Grand Prix Tchicaya U Tam’Si du Concours Théâtral Interafricain en 1990, Chemins de croix fut édité par NEA-Togo en 1991, avant d’être revu et publié aux éditions Ndzé en 2005. Dans cette parodie biblique, deux étudiants, Amel et Amouro, sont incarcérés dans de pénibles conditions pour avoir distribué des tracts réclamant un semblant de liberté et de justice dans leur pays.
En proie à l’angoisse, les prisonniers vont l’un vers l’autre et se découvrent avant que n’entre en scène un aumônier. Ce dernier, précédemment engagé contre la dictature buesque de l’Empereur, fut récupéré et envoyé pour faire entendre raison aux « égarés ». Trahir leurs compagnons de lutte pour échapper à la condamnation : telle est l’injonction du dictateur. Amel boira la coupe de la trahison alors qu’Amouro tiendra ferme jusqu’à la mort. Écrite au moment même où son ami et compagnon d’écriture, Kossi Efoui, était emprisonné pour avoir projeté une distribution de tract sur le campus de Lomé, Chemins de croix fut un exutoire par lequel son auteur exprima sa révolte et sa colère face à la barbarie et à la soldatesque d’un régime dont lui et toute sa génération étaient les victimes. C’est ainsi que dans un contexte social miné par la peur, la répression et l’autocensure, il a osé exposer un idéal de justice et de liberté, qu’Amel résumera : « Ils réclamaient une meilleure répartition des bourses. Sans tenir compte de la provenance ethnique des étudiants. L’amélioration des conditions de transport et de restauration. La création d’emplois, la liberté d’expression, la libération des étudiants enfermés dans les prisons de l’empire. » Le registre de langue est ybride, les mots sont tour à tour poétiques et orduriers, mais l’expression théâtrale est surtout caricaturale ; d’une verve avant tout antimilitariste. Alem décrit en effet un sergent Cassecouilles anémié de toute capacité de réflexion et offrant l’image d’une brute, un automate, qui écrase toute velléité d’insoumission. Il s’agit, dira Amouro, « du flic chapon qu’on a châtré, engraissé et dressé pour la répression des rêves anormaux ». Dans sa convocation et sa mise en scène du pouvoir arbitraire, l’auteur s’emploie à briser les fondements du mythe du leader-dieu, vénéré par son peuple-singe abruti par des slogans et des mots vides, ne se rapportant à aucune réalité du pays. C’est là le cri de détresse d’Amouro : « Non, Amel, on t’a piégé les oreilles, on les a programmées pour réagir aux formules creuses. […] Le piège des mots ! Les mots piégés qui ont nourri notre enfance ! »

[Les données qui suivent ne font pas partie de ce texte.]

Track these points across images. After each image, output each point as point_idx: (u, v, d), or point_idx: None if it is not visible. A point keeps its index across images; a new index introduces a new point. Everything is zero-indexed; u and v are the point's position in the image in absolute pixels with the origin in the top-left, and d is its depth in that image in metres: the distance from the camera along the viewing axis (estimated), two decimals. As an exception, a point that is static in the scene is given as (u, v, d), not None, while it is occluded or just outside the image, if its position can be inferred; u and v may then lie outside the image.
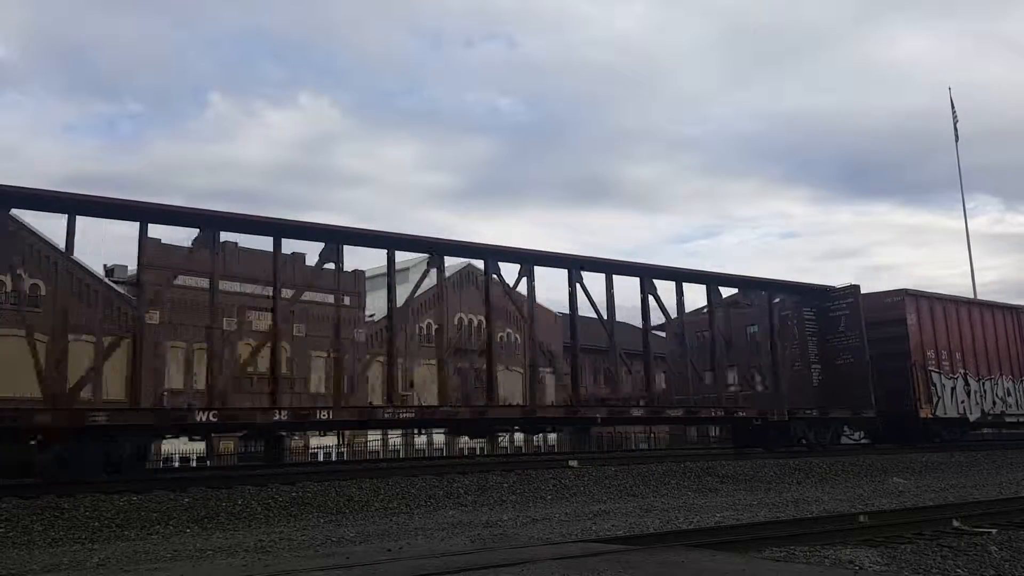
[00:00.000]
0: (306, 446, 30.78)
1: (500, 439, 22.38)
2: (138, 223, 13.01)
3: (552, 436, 31.12)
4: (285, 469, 15.27)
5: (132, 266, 27.94)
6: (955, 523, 8.58)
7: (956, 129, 41.18)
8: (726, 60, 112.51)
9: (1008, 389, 23.95)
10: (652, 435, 34.99)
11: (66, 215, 12.37)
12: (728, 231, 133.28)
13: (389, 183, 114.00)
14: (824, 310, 21.14)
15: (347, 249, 14.72)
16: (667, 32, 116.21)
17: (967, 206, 63.75)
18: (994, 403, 23.39)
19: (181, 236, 17.91)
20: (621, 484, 13.38)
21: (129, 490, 10.40)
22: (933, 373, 21.58)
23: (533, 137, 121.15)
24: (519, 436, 26.77)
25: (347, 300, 32.08)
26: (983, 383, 23.10)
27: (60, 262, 19.78)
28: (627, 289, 20.71)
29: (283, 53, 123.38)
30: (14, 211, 13.03)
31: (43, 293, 25.29)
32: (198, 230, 13.74)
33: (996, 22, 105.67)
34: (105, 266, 33.20)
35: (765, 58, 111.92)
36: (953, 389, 22.11)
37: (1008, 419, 23.98)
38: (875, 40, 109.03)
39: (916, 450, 20.31)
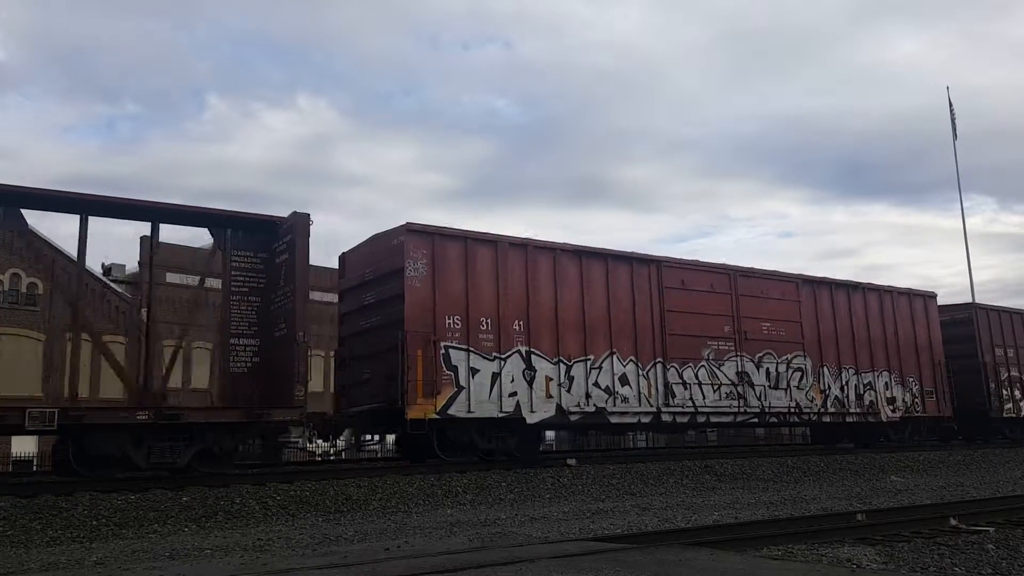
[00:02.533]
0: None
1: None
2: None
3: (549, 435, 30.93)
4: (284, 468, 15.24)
5: None
6: (953, 522, 8.60)
7: (954, 127, 41.15)
8: (723, 62, 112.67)
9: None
10: None
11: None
12: (725, 231, 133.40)
13: (388, 183, 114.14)
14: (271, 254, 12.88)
15: None
16: (664, 35, 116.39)
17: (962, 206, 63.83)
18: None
19: None
20: (619, 483, 13.39)
21: (127, 489, 10.39)
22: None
23: (530, 138, 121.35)
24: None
25: None
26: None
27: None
28: None
29: (281, 55, 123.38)
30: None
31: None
32: None
33: (990, 24, 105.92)
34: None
35: (761, 60, 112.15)
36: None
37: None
38: (870, 42, 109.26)
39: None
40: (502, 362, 13.99)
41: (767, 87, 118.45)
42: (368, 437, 14.73)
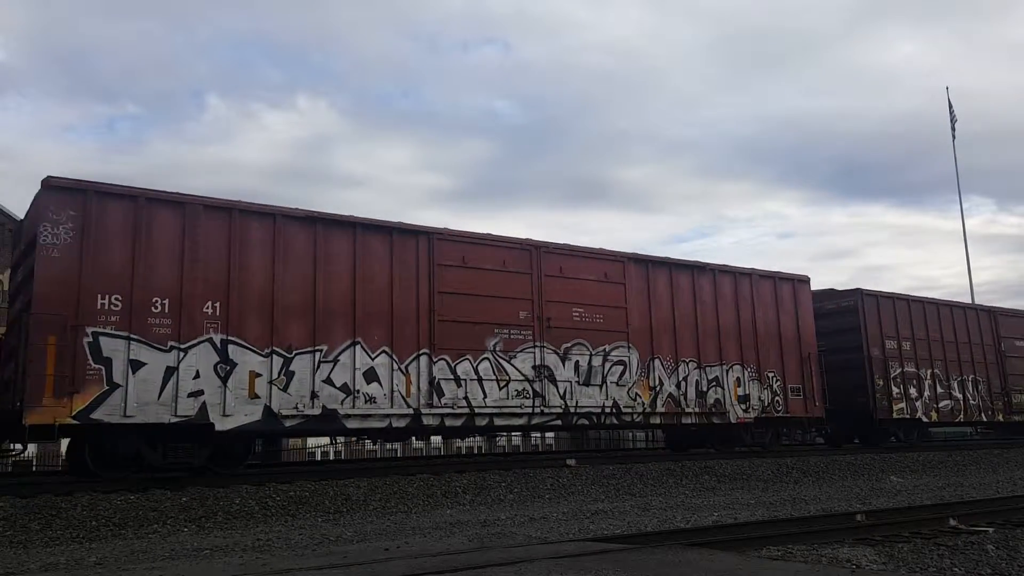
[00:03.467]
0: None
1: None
2: None
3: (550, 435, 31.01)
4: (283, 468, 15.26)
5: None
6: (952, 522, 8.61)
7: (954, 128, 41.16)
8: (721, 64, 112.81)
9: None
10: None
11: None
12: (725, 232, 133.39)
13: (388, 183, 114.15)
14: None
15: None
16: (662, 37, 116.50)
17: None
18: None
19: None
20: (619, 483, 13.39)
21: (126, 489, 10.38)
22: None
23: (530, 139, 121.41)
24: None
25: None
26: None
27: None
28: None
29: (281, 56, 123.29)
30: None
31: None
32: None
33: (988, 26, 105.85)
34: None
35: (760, 61, 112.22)
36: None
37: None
38: (868, 44, 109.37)
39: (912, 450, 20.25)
40: (181, 353, 11.17)
41: (765, 88, 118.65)
42: None
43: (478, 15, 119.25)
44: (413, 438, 16.33)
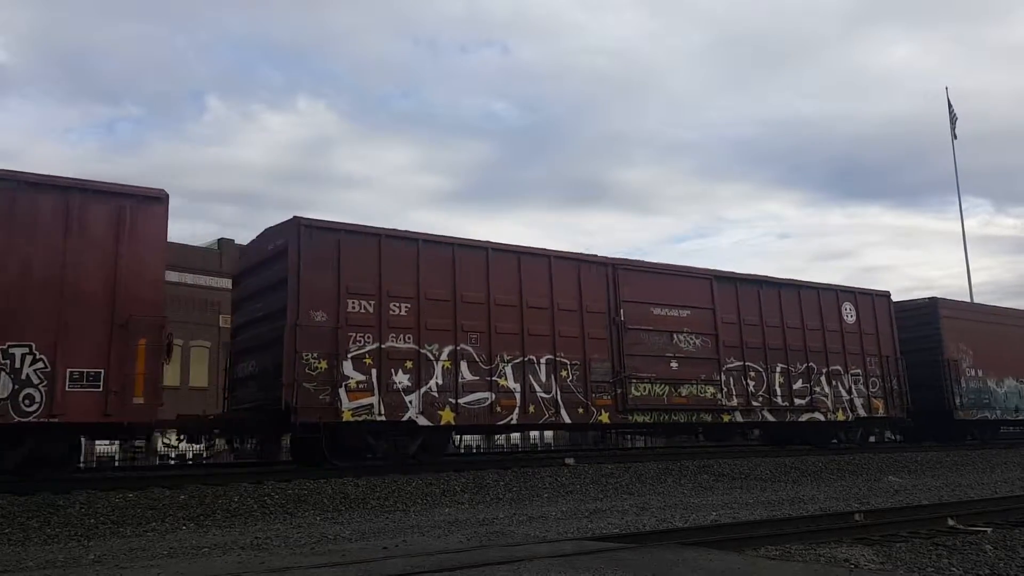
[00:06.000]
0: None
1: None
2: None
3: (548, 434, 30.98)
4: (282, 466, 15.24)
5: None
6: (950, 522, 8.61)
7: (953, 128, 41.14)
8: (719, 66, 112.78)
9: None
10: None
11: None
12: (725, 233, 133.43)
13: (387, 185, 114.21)
14: None
15: None
16: (660, 39, 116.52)
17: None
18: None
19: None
20: (617, 482, 13.39)
21: (124, 487, 10.38)
22: None
23: (529, 141, 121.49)
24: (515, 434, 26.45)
25: None
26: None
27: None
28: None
29: (281, 58, 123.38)
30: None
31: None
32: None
33: (983, 28, 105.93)
34: None
35: (757, 64, 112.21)
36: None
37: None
38: (865, 46, 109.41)
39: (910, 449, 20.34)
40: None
41: (764, 90, 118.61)
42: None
43: (477, 18, 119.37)
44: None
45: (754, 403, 17.59)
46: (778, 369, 18.25)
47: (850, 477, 15.68)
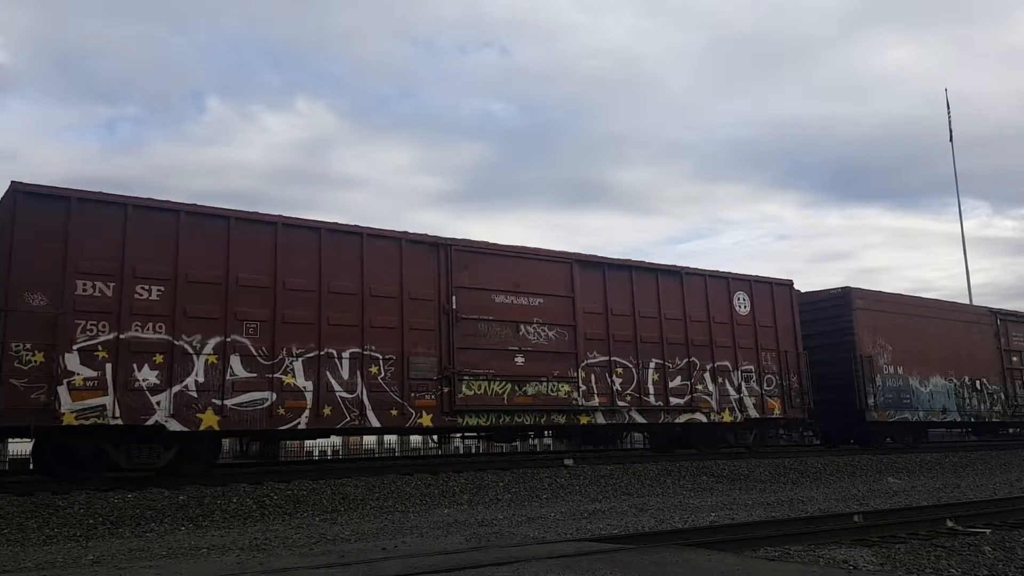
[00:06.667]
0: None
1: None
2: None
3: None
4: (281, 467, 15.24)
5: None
6: (949, 523, 8.62)
7: (951, 129, 41.21)
8: (718, 68, 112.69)
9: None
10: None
11: None
12: (724, 234, 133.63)
13: (386, 185, 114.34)
14: None
15: None
16: (658, 40, 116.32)
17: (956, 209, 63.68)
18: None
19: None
20: (616, 483, 13.39)
21: (123, 488, 10.37)
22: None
23: (527, 141, 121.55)
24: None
25: None
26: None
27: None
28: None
29: (280, 59, 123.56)
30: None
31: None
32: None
33: (980, 31, 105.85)
34: None
35: (755, 66, 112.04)
36: None
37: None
38: (863, 49, 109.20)
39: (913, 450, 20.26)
40: None
41: (763, 92, 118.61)
42: None
43: (475, 19, 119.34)
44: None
45: (620, 403, 15.48)
46: (652, 365, 16.04)
47: (849, 478, 15.69)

Outre la figure du dictateur et celle du soldat, deux autres figures dominent la pièce, il s’agit de la figure du poète et celle de la femme. La seconde joue un rôle déterminant dans la construction du récit, car, comme Ève dans le Jardin d’Éden, elle brise la solitude d’Amouro et dissipe par sa présence ses angoisses, même si ce n’est que de manière éphémère. Elle est pragmatique et se réclame réaliste par opposition à la rêverie d’Amouro. Elle symbolise par ailleurs la tentation, l’ultime manœuvre pour incliner le cœur de son mari vers la trahison. Ce dernier représente la figure du poète, le rêveur fou qui veut changer le monde. Sa folie, il la revendique et l’associe à un refus de la démission et de la compromission, quel que soit le prix à payer. Dans son fonctionnement, il est le symbole de la perversion de l’ordre établi par la baïonnette, une perversion qui se situe tant au niveau de son discours qu’au niveau de son attitude contraire à celle de sa femme et d’Amel le traître. Icône du Christ des Évangiles, la détermination et une volonté sacrificielle s’attachent à ce personnage.
Chemins de croix fait partie des œuvres de cette nouvelle génération d’auteurs africains qui ont bouleversé l’esthétique théâtrale de ce qu’il est inconvenant aujourd’hui d’appeler « théâtre africain ».